Además, se trata de unas dinámicas cuyos efectos se extienden de forma masiva tanto espacial como temporalmente, en algunos casos ocasionando daños irreparables. La realidad de la actual crisis de civilización imposibilita algunos futuros posibles, como una transición a una industrialización sustentable, pero no por ello anula por completo nuestra capacidad de acción. Y es que ante el inminente fracaso de la Megamáquina (p. 244) tecno-capitalista se nos presenta la opción de “fracasar mejor” (ibid.) por medio de estrategias duales y gestión adaptativa (pp. 245-247). Cabe señalar que al final del capítulo VI Riechmann ofrece una serie de observaciones en torno a la polémica sobre el colapsismo, donde se quiere defender la legitimidad y pertinencia de “colapsar mejor” (p. 257) en vistas a un colapso de civilización cada vez más próximo.
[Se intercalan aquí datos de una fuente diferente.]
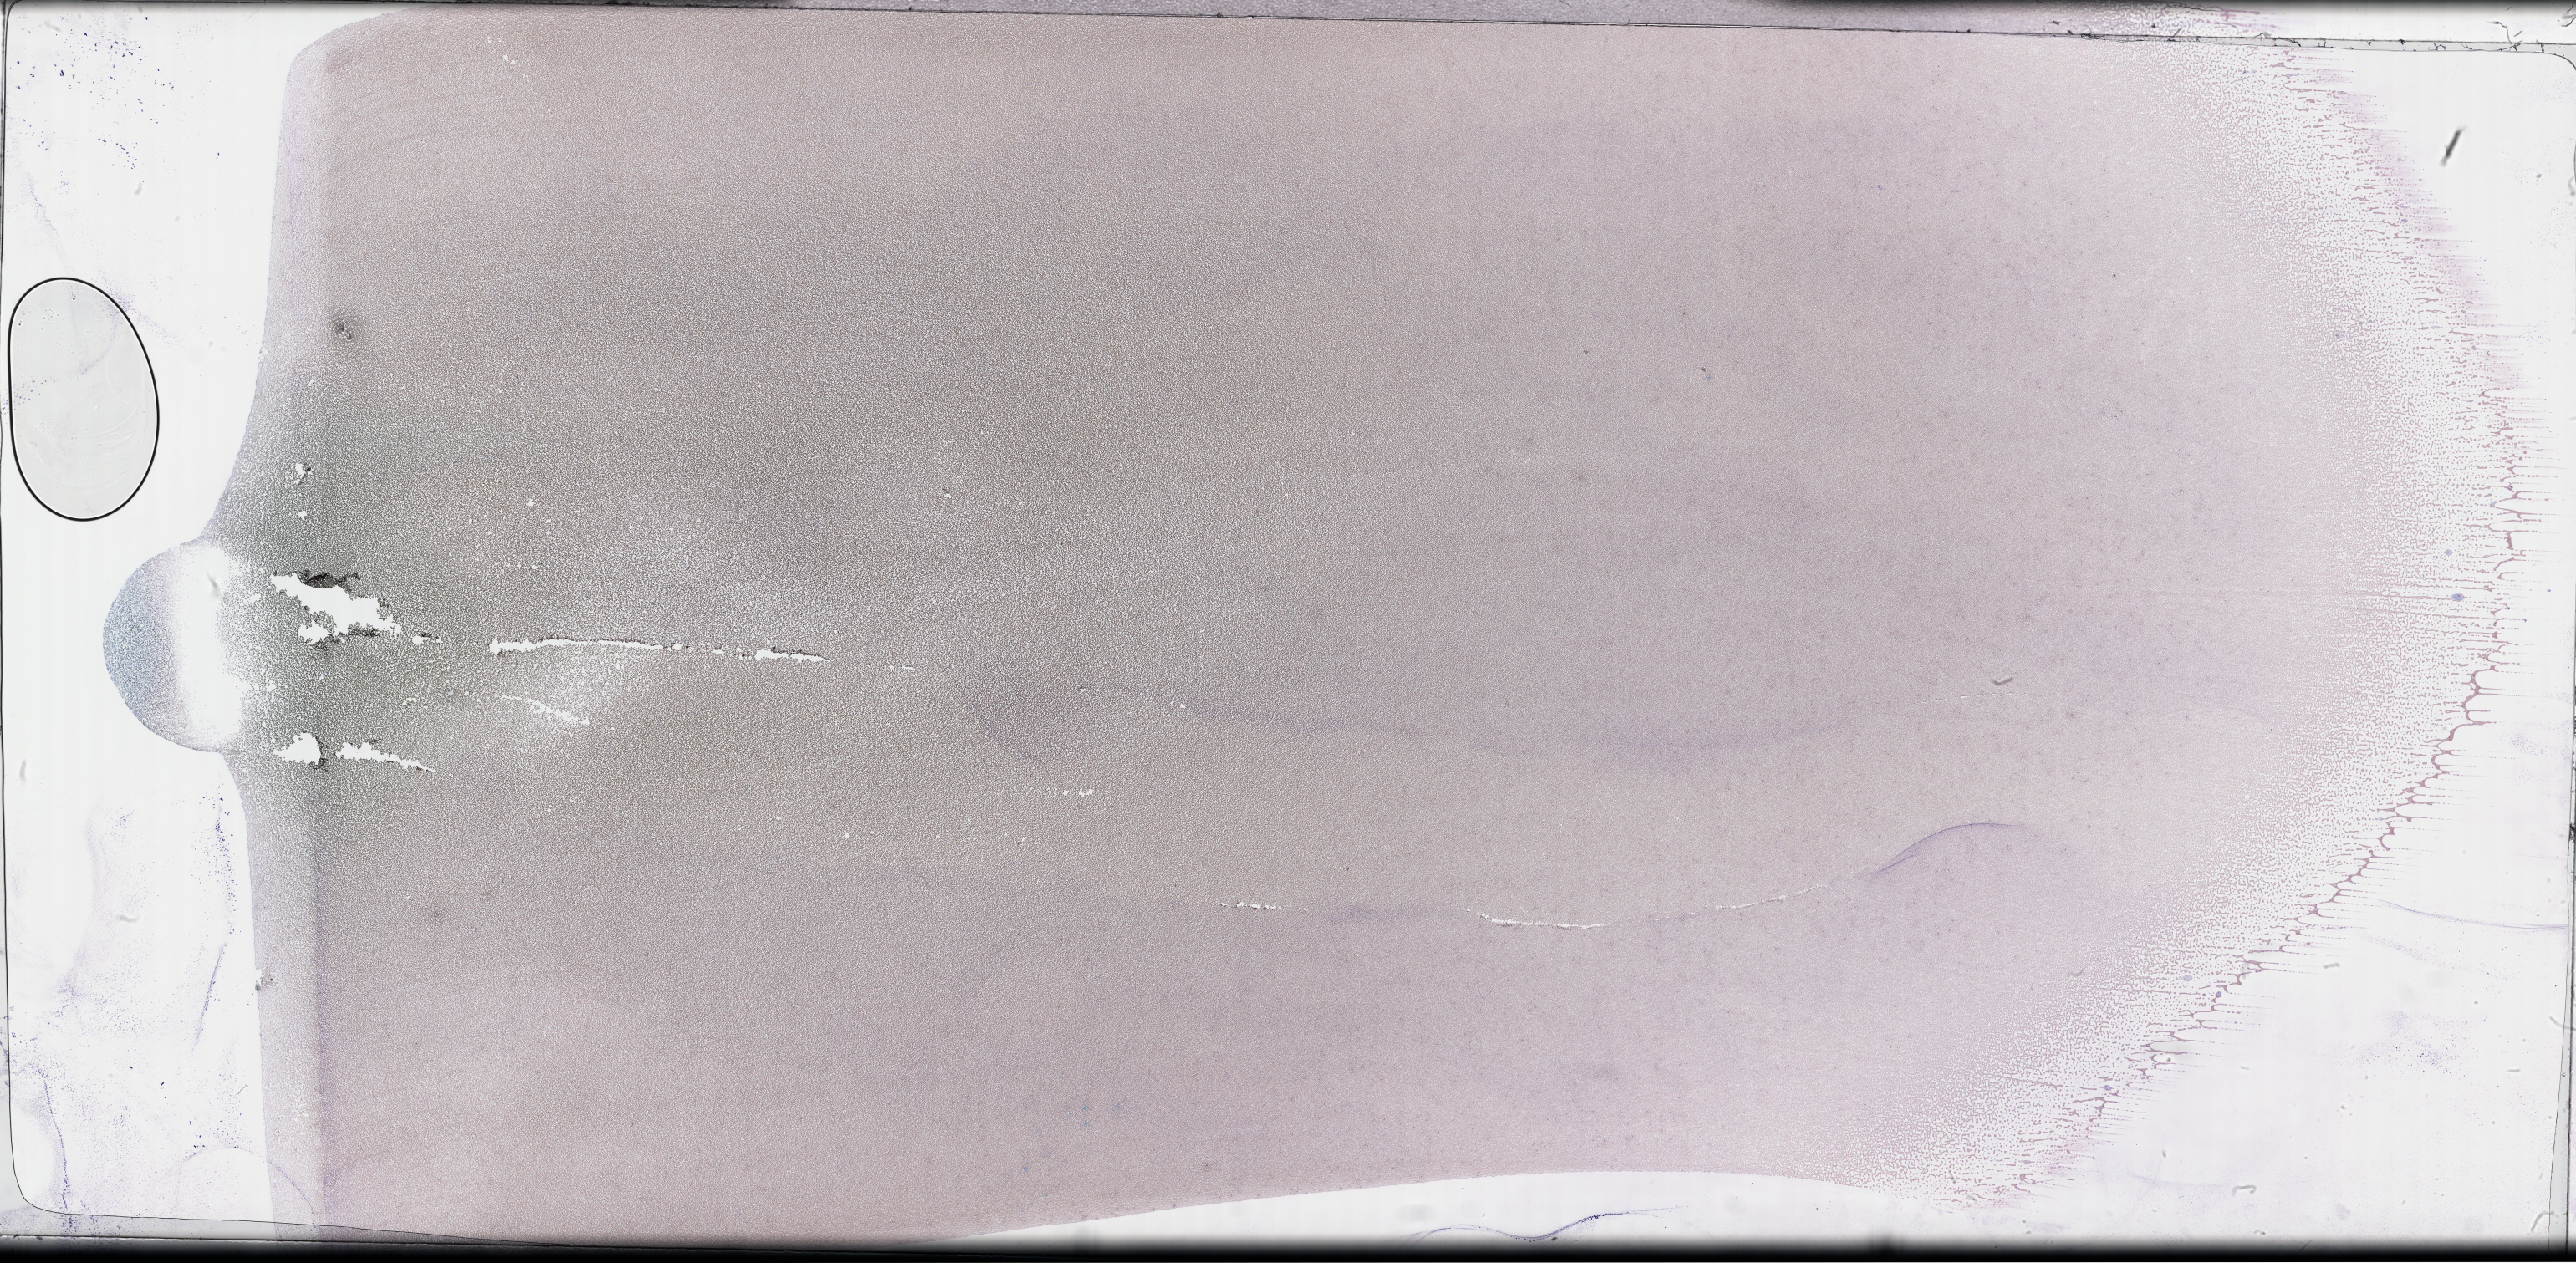
Wright–Giemsa-stained whole blood smear, whole-slide image — a low-resolution overview of the entire scanned area, about 49.8 x 24.4 mm; collected on treatment. Patient: female.
From a patient with: Plasma Cell Myeloma.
Por último, a modo de epílogo, en el capítulo VII el autor ofrece una serie de consideraciones críticas sobre una de las nociones directrices de la cosmovisión occidental, la noción de progreso. Las dinámicas tecno-capitalistas parecen evidenciar que el “exceso de desarrollo se convierte en un negativo sobredesarrollo. Aparecen fenómenos de contraproductividad (p. 288), una contraproductividad que ha llegado al punto de amenazar la continuidad de la especie humana.
Frente al ideologema del progreso, el autor ofrece nueve indicaciones con las que pensar desde y para nuestro presente en términos realistas y ecosocialmente responsables:
- lucidez, no autoengañarnos;
- no exagerar,
- superar en lo posible el fetichismo de la mercancía,
- desprendernos de la tecnolatría,
- lo humano en perspectiva cósmica,
- reconocer el carácter fosilista de nuestra cultura,
- renaturalizar las ciencias sociales y la filosofía,
- construir una cultura de no dominación sobre la naturaleza, una cultura de simbiosis con ella; y
- comprender (y venerar) el carácter excepcional de nuestra Madre Tierra, Gaia/ Gea (pp. 296-297).
Sin duda el siglo XXI es el Siglo de la Gran Prueba, un momento de excepcionalidad histórica condicionado por múltiples factores que exigen una intervención inmediata. Bailar encadenados trata de responder a la pregunta por la libertad, por su sentido y ejercicio responsable, en un contexto de urgencia ecosocial entendiendo al ser humano como un agente moral inserto en un entramado de dependencias con los demás y con el propio medio ambiente. En semejante contexto libertad “no es hacer lo que me sale de los cojones: es construir mi autonomía, personal y colectiva, teniendo en cuenta el mundo concreto —social y natural— dentro del cual vivo, y teniendo en cuenta que los demás existen” (p. 130). Pensar la libertad en el siglo XXI no consiste en liberarnos de todas las cadenas, algo por lo demás imposible, sino en hacernos conscientes de las diversas formas de condicionamientos y determinaciones para poder romper ciertas cadenas y elegir otras, construyendo así proyectos vitales y sociedades capaces de afrontar los desafíos ecosociales del presente: “una buena imagen de la libertad humana: ser capaces de bailar encadenados…” (p. 8).